Wednesday, August 27, 2014


Q. I am starting to have more success with my writing and am concerned about what I need to do—tax-wise or business-wise—to call my writing a business. At what point is my writing actually considered a business?

A. You may be too late for this year, but you can make plans to set up for business starting in January, and begin keeping records the IRS requires. Here are a few of the things you need to know to get started:

The IRS will want to know if you are writing as a hobby or you consider your writing a business—the difference being that you are either doing it for fun or you have a profit motive. If you are doing it as a hobby, you can deduct the expenses associated with your writing but only up to the amount you actually made during the year.

If you consider it a business, you can deduct most or all of your expenses, even in excess of your income; but the IRS expects you to make a profit three out of the first five years. For that reason, you need to plan your switch to the profit motive when it looks like that is likely to happen. However, you can get around that three-year requirement if you can prove you have tried hard to make a profit and have the evidence to prove it. Such evidence would include keeping detailed financial records with receipts, submitting regularly, and having the rejection slips to prove your submissions.

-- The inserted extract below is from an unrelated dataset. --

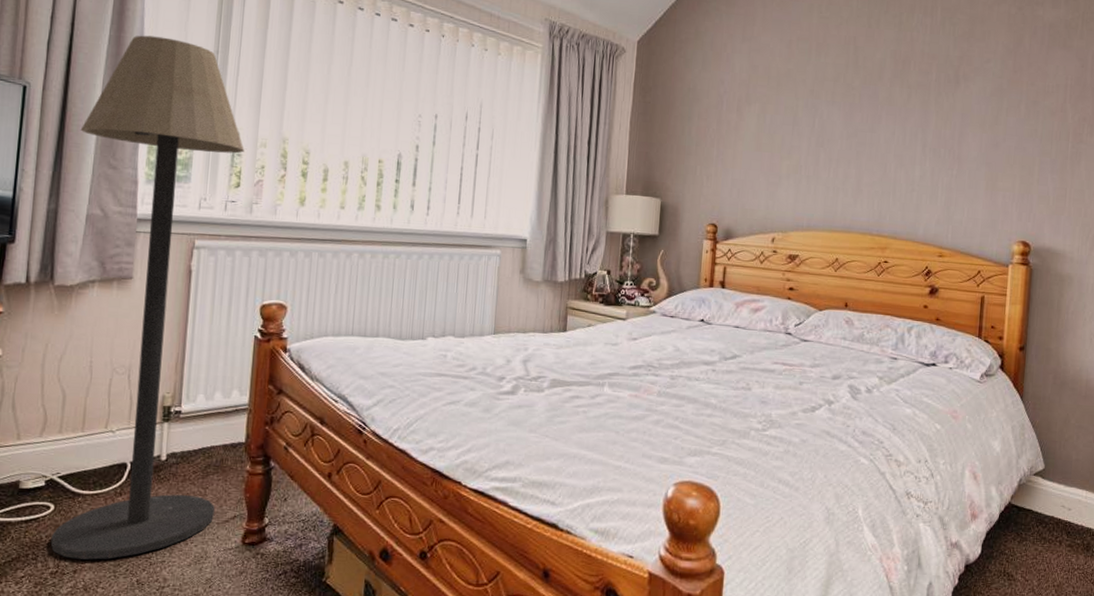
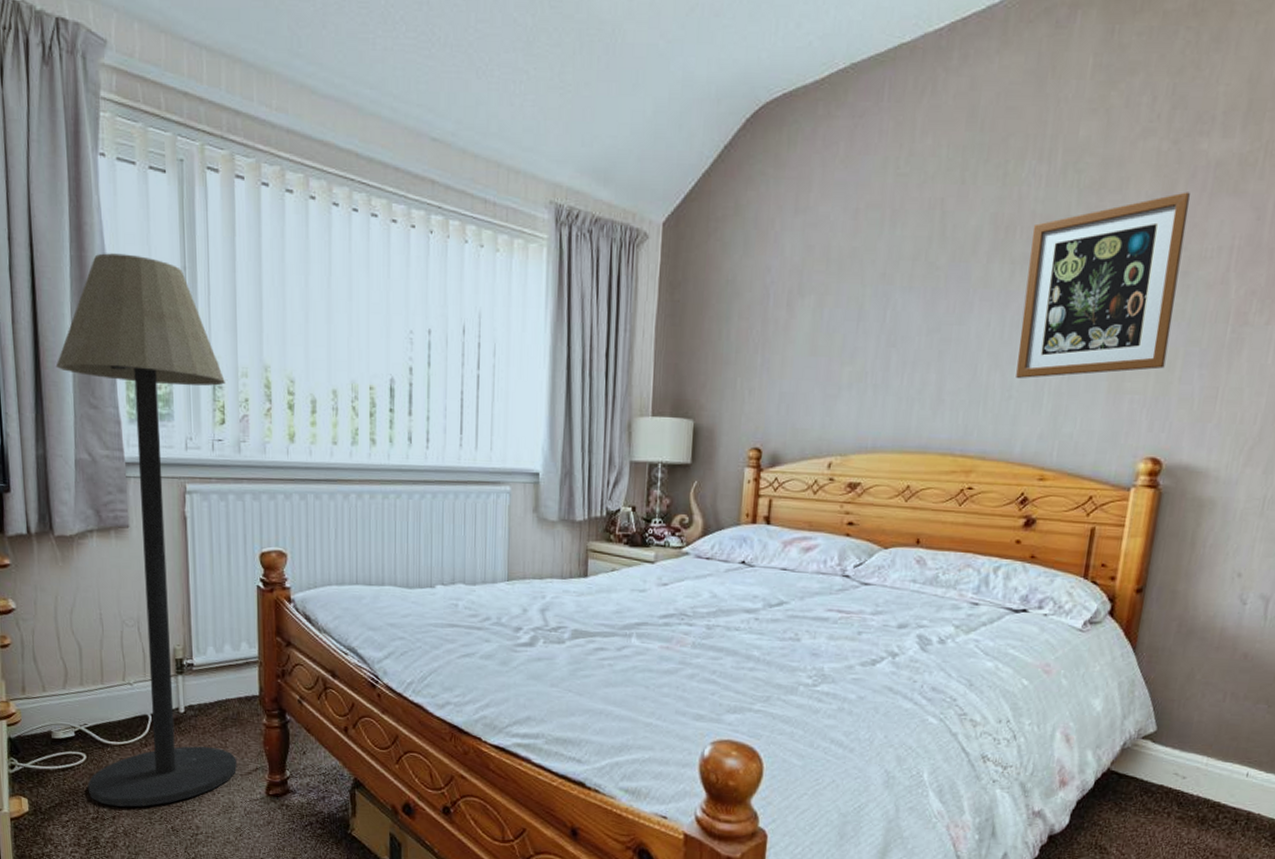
wall art: none [916,44,1034,176] -> present [1016,192,1191,379]

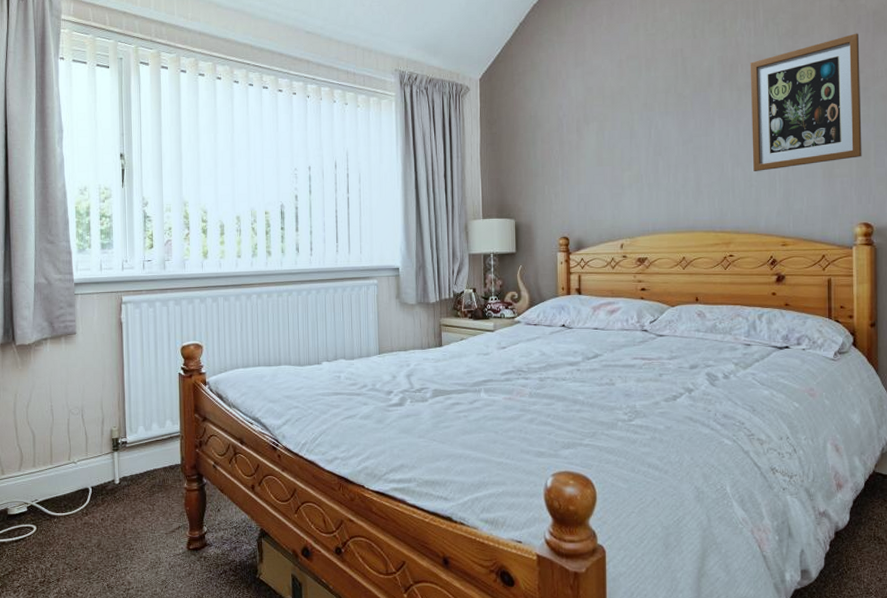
floor lamp: present [55,253,237,807] -> none [21,127,162,570]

Learn what the IRS considers legitimate deductions. These include such things as postage, office supplies, business travel, conference fees, and office equipment. For some of the trickier deductions, these free IRS publications help you make those calculations: Publication 535, Business Expenses; Publication 463, Travel, Entertainment, Gift, and Car Expenses; and Publication 587, Business Use of Your Home.

Some possible deductions have certain limitations on them, so checking out these IRS publications is important. For example, some of the larger deductions are allowed only if you make enough income to cover them. As a self-employed writer, you may also be eligible to deduct a part of your health insurance costs, as long as you are not eligible for health coverage through your regular employer or that of your spouse.

One of the more difficult deductions to claim is a home office. This is one you will have to hold off on until your business is well underway, and then you will need to carefully check out the guidelines and restrictions for making such a deduction.

All of the above are federal laws. State and local laws vary from state to state, so check the laws for your city and state. Some states will require a business license, payment of state taxes, etc.

By the time your business is in full swing and you are making significant income, you may want to hire an accountant to do your tax returns. Just keep in mind that every accountant may not be familiar with the tax laws as they relate to writing, so it helps if you can find one who does tax returns for other writers.